» **DATA TO PROCESS**
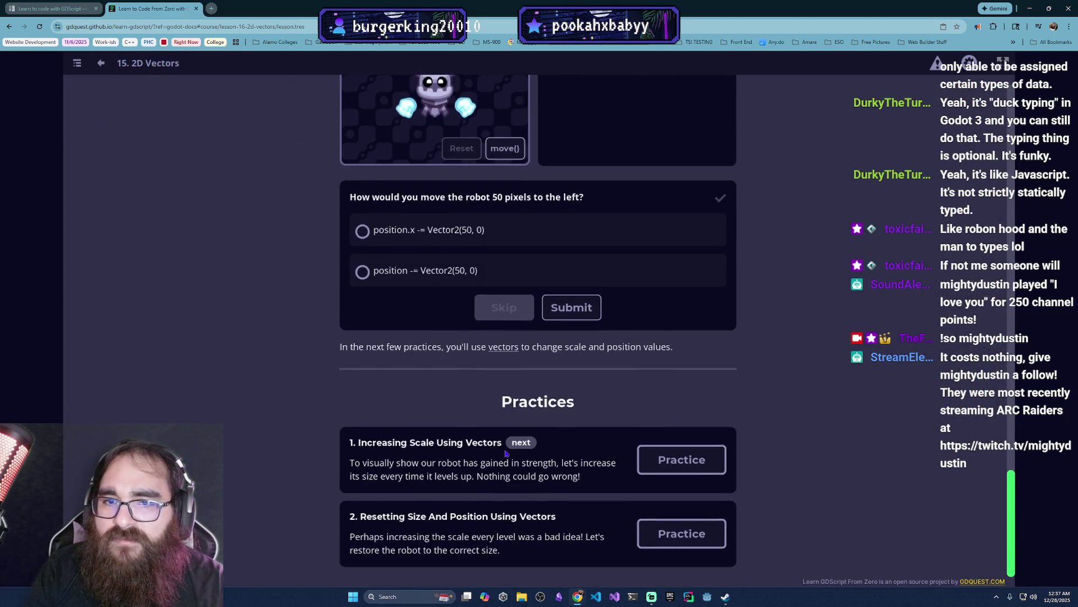
{"action": "left_click", "coordinate": [482, 229]}
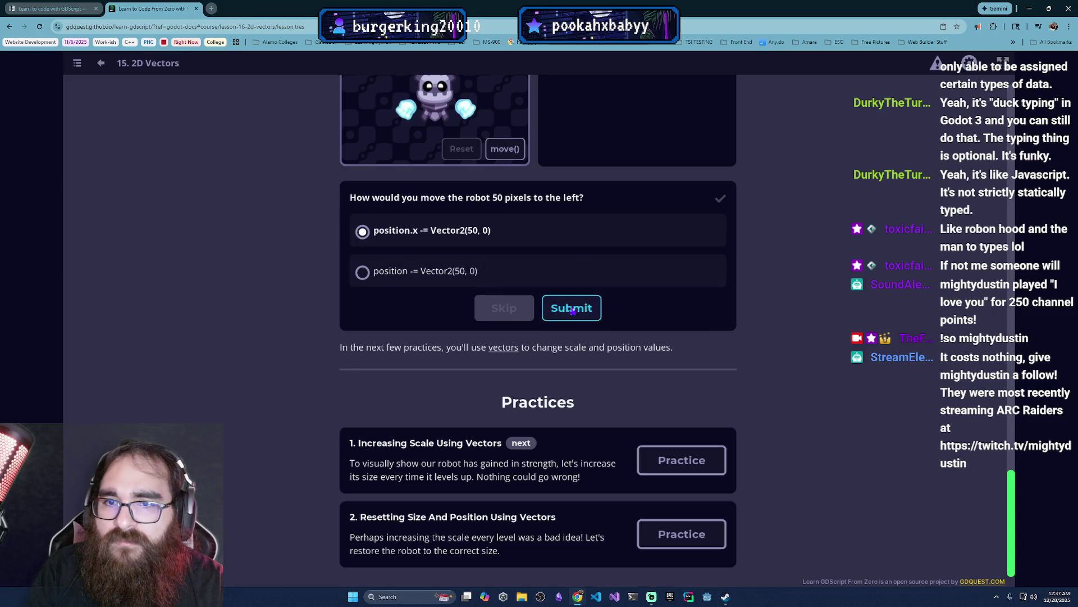
{"action": "left_click", "coordinate": [393, 271]}
{"action": "left_click", "coordinate": [571, 308]}
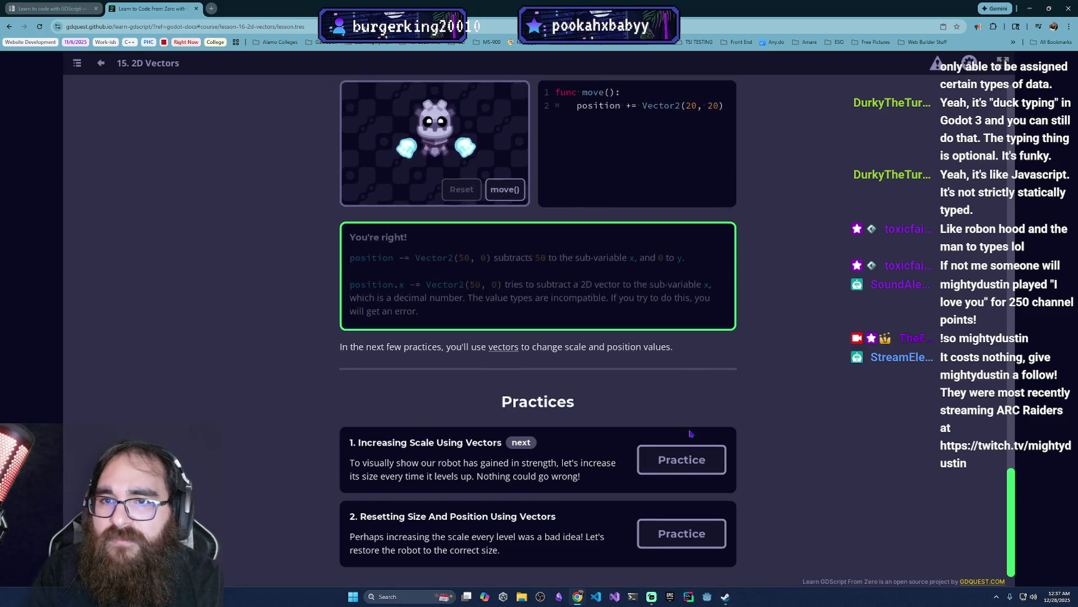
- Reopen the Increasing Scale Using Vectors practice
{"action": "scroll", "coordinate": [693, 431], "scroll_direction": "up", "scroll_amount": 3}
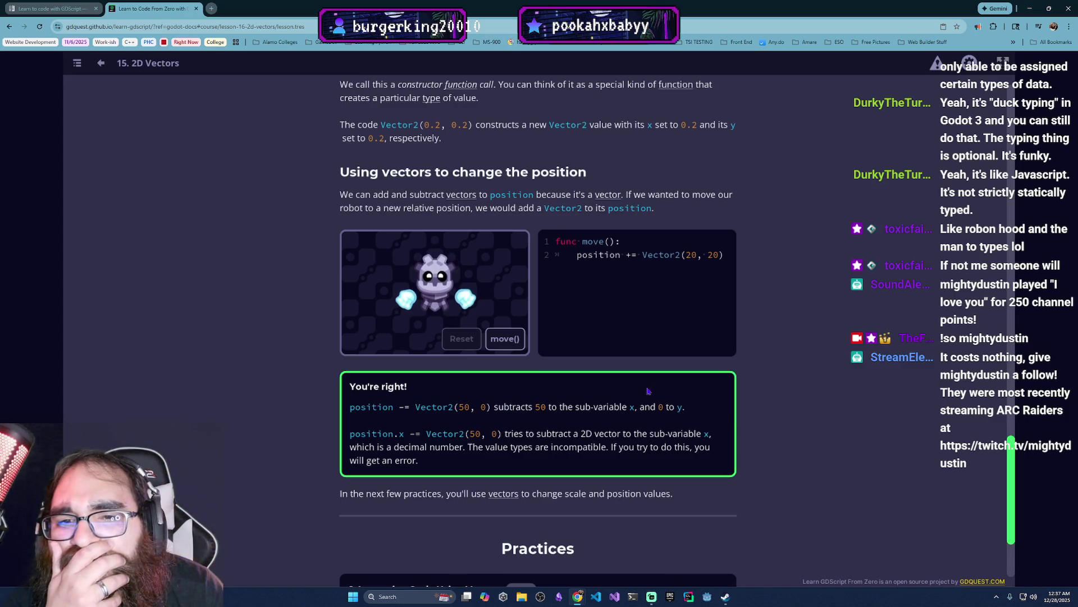
{"action": "scroll", "coordinate": [645, 391], "scroll_direction": "down", "scroll_amount": 2}
{"action": "scroll", "coordinate": [652, 392], "scroll_direction": "up", "scroll_amount": 5}
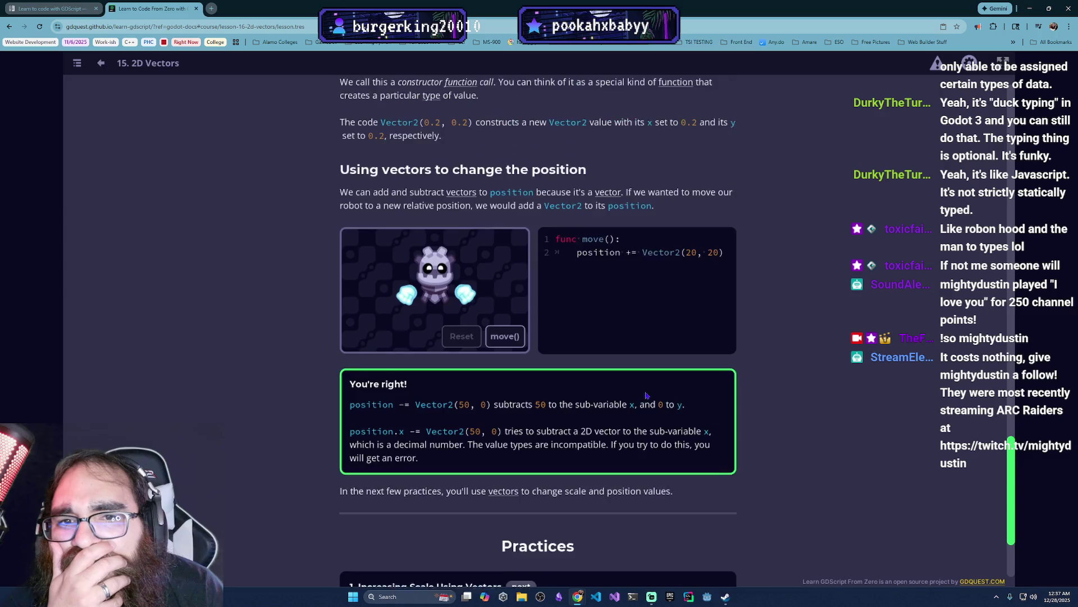
{"action": "scroll", "coordinate": [663, 393], "scroll_direction": "down", "scroll_amount": 5}
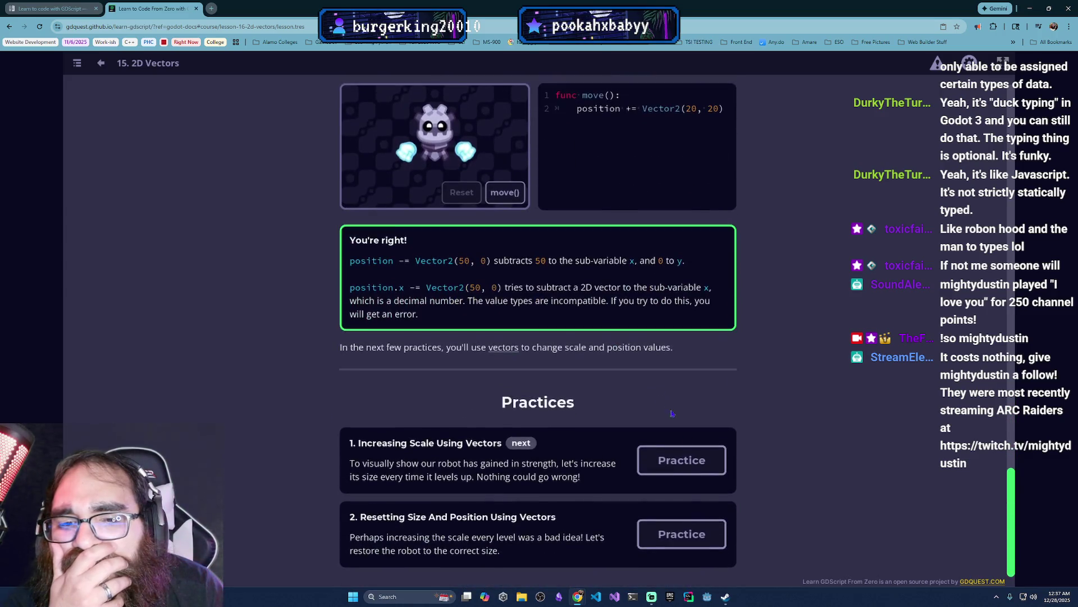
{"action": "left_click", "coordinate": [696, 460]}
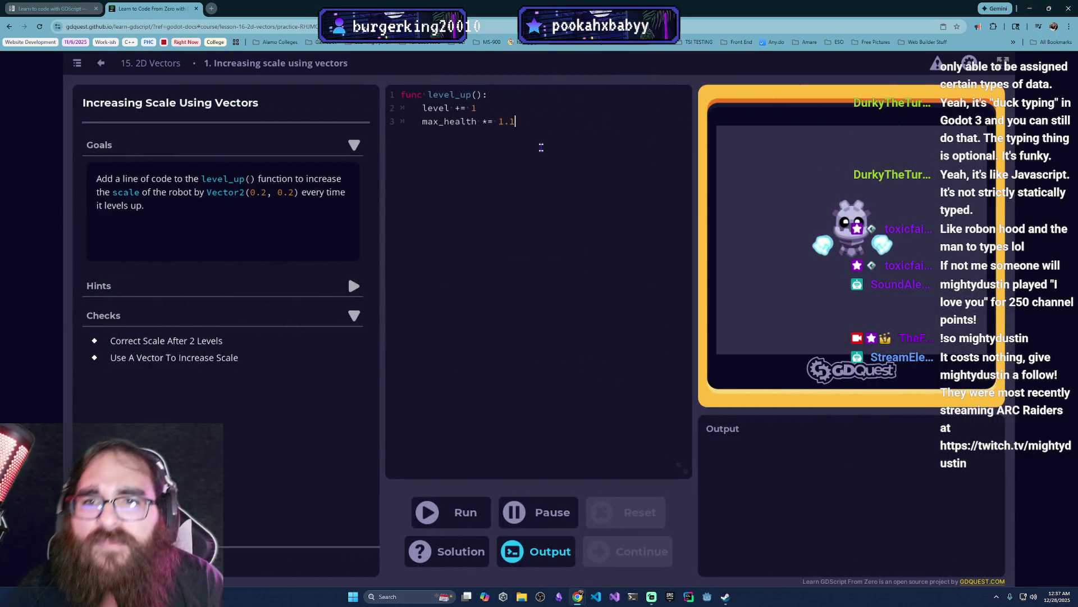
- Add scale += Vector2(0.2,0.2) to level_up(), pass both checks, and continue to the next practice
{"action": "left_click", "coordinate": [562, 143]}
{"action": "key", "text": "Return"}
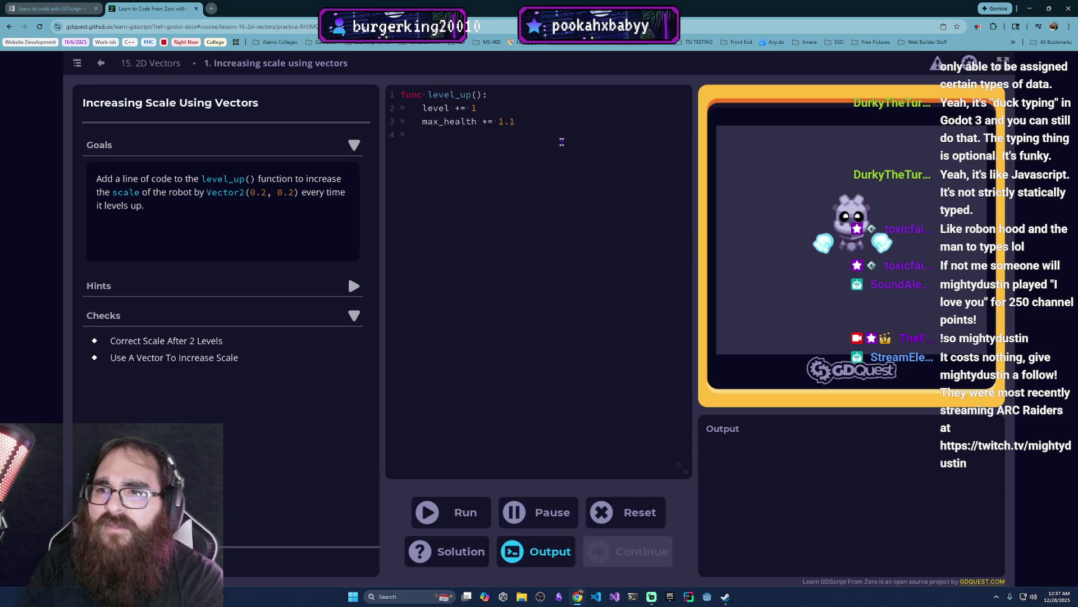
{"action": "type", "text": "scale +="}
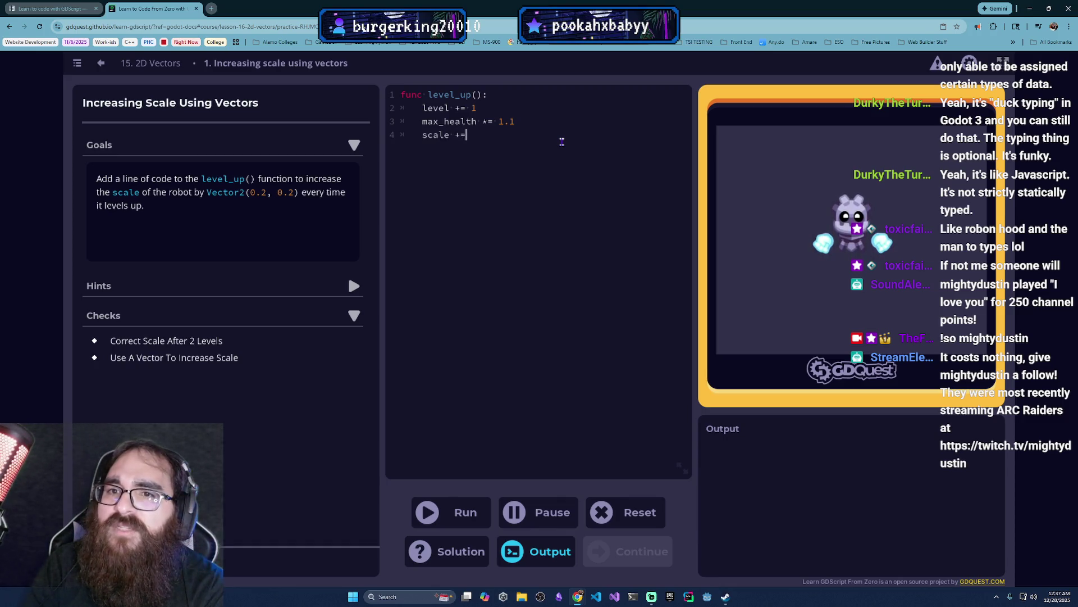
{"action": "type", "text": "Vecto"}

» **WORK TO BE COMPLETED**
All lines from the line with "- Add scale" through the final line of the data, both included, are to be repeated exactly; no other lines and no pictures.

» **RESULT FOR THIS TASK**
- Add scale += Vector2(0.2,0.2) to level_up(), pass both checks, and continue to the next practice
{"action": "left_click", "coordinate": [562, 143]}
{"action": "key", "text": "Return"}
{"action": "type", "text": "scale +="}
{"action": "type", "text": "Vecto"}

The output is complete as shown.